### Task
Report each line of the material that contains the string "catalogue". A line counts only if its letter case matches.

### Records
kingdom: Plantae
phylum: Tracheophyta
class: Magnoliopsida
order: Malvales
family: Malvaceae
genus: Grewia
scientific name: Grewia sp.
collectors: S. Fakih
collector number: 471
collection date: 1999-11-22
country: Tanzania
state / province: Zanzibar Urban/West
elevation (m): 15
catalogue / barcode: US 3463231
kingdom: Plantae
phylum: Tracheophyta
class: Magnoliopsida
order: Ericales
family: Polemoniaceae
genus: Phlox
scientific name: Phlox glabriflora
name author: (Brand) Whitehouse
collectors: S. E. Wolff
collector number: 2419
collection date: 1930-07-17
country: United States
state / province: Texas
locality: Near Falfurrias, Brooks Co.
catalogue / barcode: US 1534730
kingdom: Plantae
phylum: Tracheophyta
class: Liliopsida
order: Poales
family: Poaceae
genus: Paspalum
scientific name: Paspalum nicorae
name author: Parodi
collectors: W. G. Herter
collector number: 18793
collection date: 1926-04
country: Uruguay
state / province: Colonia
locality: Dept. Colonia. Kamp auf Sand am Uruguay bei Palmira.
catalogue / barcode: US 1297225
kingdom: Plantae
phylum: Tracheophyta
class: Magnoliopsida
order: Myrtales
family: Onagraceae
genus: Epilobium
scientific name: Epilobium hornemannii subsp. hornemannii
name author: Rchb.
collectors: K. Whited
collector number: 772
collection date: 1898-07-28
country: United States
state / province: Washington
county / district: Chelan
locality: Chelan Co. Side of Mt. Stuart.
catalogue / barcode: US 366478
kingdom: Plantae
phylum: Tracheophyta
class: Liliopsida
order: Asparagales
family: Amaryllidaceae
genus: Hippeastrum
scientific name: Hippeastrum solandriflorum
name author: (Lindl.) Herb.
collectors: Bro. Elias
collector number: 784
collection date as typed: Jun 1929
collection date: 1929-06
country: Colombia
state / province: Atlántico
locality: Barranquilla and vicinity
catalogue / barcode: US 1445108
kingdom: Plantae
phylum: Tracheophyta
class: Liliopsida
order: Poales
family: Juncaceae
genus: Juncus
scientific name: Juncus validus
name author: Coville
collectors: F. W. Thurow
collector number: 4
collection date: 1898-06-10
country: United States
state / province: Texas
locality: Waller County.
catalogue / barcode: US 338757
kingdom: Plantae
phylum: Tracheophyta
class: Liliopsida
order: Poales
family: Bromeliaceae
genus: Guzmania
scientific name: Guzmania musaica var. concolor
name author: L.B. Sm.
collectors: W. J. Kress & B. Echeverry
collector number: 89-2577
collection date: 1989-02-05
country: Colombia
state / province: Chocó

### Written answer
catalogue / barcode: US 3463231
catalogue / barcode: US 1534730
catalogue / barcode: US 1297225
catalogue / barcode: US 366478
catalogue / barcode: US 1445108
catalogue / barcode: US 338757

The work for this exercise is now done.